We want to tell the story of Britain's haunting colonial legacy in India: Amina Khayyam

AKDC dancers Mohika Shankar, Abirami Eswar, Jane Chan and Jalpa Vala in Ghost Ships R&D; (c) Roswitha Chesher

 

In the sweltering summer of 1943, the streets of Bengal were littered with the lifeless bodies of men, women, and children. They were the victims of a famine induced by Britain’s Churchill-era war policies that killed an estimated three million people in eastern India as it syphoned away vital resources to its stockpile.

The Bengal Famine of 1943 was not just an isolated event but one of several devastating famines that scarred Colonial India.

“During the British rule, there were about 12 major famines in India. In Ghosts Ships, it is very important to me to explore these famines because what has happened in the past has shaped the fabric of society in Britain today. But that is a chapter of history that is often overlooked”, says Amina Khayyam, Artistic Director of Amina Khayyam Dance Company (AKDC).

Ghost Ships is a large-scale dance-theatre collaboration between AKDC, Icon Theatre and ZooNation: The Kate Prince Company, set to be staged at The Historic Dockyard Chatham – one of the most historically significant Dockyards in the world. Operating from 1567 to 1984, its ships took part in early naval battles for territories including Jamaica and Barbados. Its ships also brought, supplies, munitions and soldiers to territories across the British Empire including India and Bengal.

┄┄┄┄┄┄┄┄┄┄┄┄┄┄┄┄┄┄┄┄

Set task 1: According to the Ghost Ships article, during which years did The Historic Dockyard Chatham operate?
Set task 2: Please reproduce the part of the Ghost Ships article that opens with the words containing "Ghost Ships is" and closes with "India and Bengal.".
Set task 3: Pick up the Ghost Ships article after its final sentence and keep writing it from there.
The material after the Ghost Ships article plays no part in this work.

┄┄┄┄┄┄┄┄┄┄┄┄┄┄┄┄┄┄┄┄

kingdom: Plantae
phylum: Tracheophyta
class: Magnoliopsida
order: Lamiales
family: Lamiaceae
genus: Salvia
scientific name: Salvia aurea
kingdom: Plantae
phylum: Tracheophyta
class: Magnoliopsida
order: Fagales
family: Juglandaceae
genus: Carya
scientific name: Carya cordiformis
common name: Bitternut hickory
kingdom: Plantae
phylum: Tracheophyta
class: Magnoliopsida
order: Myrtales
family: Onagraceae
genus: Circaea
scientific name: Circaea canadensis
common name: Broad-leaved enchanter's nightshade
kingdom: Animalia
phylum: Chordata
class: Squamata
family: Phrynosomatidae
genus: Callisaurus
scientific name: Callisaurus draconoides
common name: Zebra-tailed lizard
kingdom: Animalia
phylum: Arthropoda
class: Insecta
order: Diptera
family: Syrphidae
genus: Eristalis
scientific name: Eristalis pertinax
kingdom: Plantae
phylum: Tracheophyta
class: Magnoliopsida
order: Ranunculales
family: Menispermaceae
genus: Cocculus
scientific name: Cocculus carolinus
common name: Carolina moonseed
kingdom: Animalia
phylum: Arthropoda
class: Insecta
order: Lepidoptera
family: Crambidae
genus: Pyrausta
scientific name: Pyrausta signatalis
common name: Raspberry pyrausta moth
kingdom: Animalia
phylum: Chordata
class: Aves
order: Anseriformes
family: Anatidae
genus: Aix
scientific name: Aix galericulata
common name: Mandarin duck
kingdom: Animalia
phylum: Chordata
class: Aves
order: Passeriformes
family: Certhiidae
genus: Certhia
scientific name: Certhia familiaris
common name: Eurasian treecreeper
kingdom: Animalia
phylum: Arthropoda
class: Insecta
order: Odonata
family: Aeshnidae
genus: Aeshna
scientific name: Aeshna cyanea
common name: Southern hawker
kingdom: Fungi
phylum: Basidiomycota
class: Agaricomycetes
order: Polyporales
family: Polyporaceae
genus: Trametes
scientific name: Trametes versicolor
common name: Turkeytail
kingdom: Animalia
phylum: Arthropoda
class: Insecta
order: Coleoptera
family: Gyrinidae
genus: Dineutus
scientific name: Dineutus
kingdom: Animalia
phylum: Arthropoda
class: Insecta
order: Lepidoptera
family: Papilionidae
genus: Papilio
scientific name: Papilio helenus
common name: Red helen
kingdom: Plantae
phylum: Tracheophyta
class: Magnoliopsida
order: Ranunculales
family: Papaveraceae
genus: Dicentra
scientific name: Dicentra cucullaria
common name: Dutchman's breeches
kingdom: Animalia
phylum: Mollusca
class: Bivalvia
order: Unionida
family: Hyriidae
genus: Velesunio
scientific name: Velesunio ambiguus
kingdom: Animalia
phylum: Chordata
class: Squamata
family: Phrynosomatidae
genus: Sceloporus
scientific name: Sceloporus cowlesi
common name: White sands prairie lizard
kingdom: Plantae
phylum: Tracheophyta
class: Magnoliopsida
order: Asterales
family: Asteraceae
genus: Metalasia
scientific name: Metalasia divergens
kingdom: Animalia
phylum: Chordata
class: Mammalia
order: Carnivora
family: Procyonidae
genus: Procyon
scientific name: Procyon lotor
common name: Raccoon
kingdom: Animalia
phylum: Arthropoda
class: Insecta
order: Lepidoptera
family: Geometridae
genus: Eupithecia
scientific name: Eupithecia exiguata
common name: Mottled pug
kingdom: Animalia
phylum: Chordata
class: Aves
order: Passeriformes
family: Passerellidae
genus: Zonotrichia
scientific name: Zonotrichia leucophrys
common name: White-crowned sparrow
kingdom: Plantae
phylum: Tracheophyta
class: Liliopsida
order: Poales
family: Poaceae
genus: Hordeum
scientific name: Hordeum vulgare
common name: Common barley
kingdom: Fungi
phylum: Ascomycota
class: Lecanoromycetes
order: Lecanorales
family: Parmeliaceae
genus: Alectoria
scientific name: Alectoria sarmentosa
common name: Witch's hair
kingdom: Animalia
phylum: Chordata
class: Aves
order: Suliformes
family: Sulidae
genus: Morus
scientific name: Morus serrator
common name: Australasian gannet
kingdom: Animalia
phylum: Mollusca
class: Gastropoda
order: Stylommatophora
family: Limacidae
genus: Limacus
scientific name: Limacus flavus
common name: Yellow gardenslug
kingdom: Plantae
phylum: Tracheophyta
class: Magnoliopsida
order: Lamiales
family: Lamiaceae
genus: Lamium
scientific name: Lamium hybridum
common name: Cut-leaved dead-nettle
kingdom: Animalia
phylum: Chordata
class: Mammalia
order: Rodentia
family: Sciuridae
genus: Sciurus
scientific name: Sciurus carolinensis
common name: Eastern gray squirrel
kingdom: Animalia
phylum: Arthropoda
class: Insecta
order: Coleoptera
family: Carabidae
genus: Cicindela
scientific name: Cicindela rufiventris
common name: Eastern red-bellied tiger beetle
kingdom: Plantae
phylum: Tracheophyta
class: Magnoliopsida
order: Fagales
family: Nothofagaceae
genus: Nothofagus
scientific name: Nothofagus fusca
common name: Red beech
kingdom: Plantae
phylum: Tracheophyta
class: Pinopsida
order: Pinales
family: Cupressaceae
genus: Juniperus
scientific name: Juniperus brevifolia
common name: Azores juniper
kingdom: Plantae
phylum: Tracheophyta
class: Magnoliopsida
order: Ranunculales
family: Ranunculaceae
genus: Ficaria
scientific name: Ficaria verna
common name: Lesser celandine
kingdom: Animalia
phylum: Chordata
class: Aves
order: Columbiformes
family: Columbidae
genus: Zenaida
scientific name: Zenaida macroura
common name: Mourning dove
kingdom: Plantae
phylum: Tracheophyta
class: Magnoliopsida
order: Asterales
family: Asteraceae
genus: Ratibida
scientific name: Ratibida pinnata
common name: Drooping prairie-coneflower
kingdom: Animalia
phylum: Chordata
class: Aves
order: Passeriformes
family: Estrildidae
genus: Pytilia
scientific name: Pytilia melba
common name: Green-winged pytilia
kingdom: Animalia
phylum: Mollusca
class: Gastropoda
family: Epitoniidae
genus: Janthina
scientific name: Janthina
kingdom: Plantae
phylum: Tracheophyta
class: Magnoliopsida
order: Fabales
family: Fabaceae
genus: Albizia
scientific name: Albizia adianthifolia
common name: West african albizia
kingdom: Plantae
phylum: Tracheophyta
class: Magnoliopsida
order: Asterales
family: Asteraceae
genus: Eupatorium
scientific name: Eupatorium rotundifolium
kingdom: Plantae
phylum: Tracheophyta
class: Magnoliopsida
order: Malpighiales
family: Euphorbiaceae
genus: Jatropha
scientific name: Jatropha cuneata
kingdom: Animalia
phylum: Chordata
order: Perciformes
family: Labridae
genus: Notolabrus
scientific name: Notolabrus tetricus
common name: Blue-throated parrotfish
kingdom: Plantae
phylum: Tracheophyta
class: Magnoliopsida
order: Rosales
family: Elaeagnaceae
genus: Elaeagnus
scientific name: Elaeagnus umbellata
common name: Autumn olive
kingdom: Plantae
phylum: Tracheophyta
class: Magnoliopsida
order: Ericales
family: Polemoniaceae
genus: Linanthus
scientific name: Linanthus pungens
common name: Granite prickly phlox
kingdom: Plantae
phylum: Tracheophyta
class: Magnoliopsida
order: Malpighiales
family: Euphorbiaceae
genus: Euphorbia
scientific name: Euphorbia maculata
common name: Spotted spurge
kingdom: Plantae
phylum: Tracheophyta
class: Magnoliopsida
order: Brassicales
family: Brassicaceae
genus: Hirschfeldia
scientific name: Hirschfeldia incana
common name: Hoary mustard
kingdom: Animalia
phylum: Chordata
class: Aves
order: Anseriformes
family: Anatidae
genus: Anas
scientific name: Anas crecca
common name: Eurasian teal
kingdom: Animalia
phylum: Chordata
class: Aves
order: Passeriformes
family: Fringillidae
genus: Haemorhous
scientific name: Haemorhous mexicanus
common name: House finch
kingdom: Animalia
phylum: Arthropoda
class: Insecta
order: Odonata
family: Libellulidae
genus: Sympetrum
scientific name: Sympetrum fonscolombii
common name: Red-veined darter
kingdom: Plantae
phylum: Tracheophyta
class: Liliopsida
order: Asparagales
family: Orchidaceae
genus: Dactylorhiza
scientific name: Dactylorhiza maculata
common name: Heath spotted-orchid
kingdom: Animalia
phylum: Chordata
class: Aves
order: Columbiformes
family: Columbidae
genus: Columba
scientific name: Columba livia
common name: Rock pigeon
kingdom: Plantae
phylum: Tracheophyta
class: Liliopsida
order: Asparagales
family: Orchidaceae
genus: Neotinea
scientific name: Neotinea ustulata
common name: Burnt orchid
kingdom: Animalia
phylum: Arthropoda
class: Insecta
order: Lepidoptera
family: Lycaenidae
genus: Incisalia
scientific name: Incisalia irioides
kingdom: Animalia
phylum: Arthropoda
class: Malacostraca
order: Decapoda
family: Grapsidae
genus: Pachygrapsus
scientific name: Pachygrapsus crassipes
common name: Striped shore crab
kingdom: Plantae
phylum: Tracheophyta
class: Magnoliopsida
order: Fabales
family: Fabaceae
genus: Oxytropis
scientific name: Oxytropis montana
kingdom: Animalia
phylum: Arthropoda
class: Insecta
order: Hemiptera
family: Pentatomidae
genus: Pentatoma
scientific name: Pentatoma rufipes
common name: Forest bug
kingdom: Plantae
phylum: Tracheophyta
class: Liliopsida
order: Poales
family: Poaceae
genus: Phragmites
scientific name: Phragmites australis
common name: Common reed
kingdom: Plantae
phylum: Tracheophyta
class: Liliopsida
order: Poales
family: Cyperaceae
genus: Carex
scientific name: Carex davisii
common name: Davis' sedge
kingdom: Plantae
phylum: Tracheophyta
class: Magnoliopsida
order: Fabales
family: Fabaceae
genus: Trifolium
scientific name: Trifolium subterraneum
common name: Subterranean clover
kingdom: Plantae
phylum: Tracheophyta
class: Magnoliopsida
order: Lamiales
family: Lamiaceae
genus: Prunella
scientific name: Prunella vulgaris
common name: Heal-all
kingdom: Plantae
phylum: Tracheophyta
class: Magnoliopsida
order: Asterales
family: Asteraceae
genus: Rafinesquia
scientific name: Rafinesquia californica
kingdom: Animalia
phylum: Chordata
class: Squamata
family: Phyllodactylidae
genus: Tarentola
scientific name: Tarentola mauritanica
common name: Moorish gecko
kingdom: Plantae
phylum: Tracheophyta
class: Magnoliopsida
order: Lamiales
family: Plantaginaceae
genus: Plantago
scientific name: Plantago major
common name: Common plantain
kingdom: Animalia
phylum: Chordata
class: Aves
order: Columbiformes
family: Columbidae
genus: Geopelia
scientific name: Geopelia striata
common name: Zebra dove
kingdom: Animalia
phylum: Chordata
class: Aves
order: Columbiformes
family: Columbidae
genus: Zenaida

┄┄┄┄┄┄┄┄┄┄┄┄┄┄┄┄┄┄┄┄

Written answer 1: From 1567 to 1984.

Written answer 2:
Ghost Ships is a large-scale dance-theatre collaboration between AKDC, Icon Theatre and ZooNation: The Kate Prince Company, set to be staged at The Historic Dockyard Chatham – one of the most historically significant Dockyards in the world. Operating from 1567 to 1984, its ships took part in early naval battles for territories including Jamaica and Barbados. Its ships also brought, supplies, munitions and soldiers to territories across the British Empire including India and Bengal.

Written answer 3:
Even before 1943, as many as 10 million people had lost their lives in the Great Bengal famine of 1770, which at the time was ruled by the East India Company under a dual governance system, as severe droughts crippled the region.

Ultimately, it was the policies and the stark indifference of the British East India Company that turned a natural calamity into a human catastrophe. During the famine, the Company continued to export grain to meet its commercial interests while leaving the local population to starve. Not much was done in the way of mitigation either, such as any tax reduction or significant relief efforts.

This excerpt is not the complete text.